This task calls for copying each line below that contains "está".

TASK INPUT

================

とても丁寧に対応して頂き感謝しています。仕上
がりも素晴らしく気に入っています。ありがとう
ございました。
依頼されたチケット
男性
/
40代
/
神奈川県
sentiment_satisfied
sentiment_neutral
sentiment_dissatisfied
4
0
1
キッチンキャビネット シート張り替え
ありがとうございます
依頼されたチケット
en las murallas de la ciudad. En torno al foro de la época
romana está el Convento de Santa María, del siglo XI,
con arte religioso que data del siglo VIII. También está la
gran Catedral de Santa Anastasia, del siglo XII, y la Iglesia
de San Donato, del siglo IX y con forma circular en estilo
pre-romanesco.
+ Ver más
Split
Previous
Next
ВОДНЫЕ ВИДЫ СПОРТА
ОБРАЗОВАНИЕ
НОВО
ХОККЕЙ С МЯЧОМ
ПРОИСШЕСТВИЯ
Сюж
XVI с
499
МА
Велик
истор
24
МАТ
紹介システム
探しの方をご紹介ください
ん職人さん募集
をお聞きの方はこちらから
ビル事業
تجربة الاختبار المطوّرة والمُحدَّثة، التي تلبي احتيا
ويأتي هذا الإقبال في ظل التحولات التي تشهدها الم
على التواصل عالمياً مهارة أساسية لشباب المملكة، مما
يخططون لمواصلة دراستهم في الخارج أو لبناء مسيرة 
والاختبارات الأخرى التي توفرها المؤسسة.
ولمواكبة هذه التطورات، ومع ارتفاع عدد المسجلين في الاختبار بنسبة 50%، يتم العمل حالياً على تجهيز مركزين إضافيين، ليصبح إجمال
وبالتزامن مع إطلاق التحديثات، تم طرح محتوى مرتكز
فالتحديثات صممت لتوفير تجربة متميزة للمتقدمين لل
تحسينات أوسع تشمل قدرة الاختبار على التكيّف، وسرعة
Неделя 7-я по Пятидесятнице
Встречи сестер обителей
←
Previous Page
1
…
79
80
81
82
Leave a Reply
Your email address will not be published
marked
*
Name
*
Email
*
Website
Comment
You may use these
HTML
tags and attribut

================

ANSWER TO THE PROBLEM
romana está el Convento de Santa María, del siglo XI,
con arte religioso que data del siglo VIII. También está la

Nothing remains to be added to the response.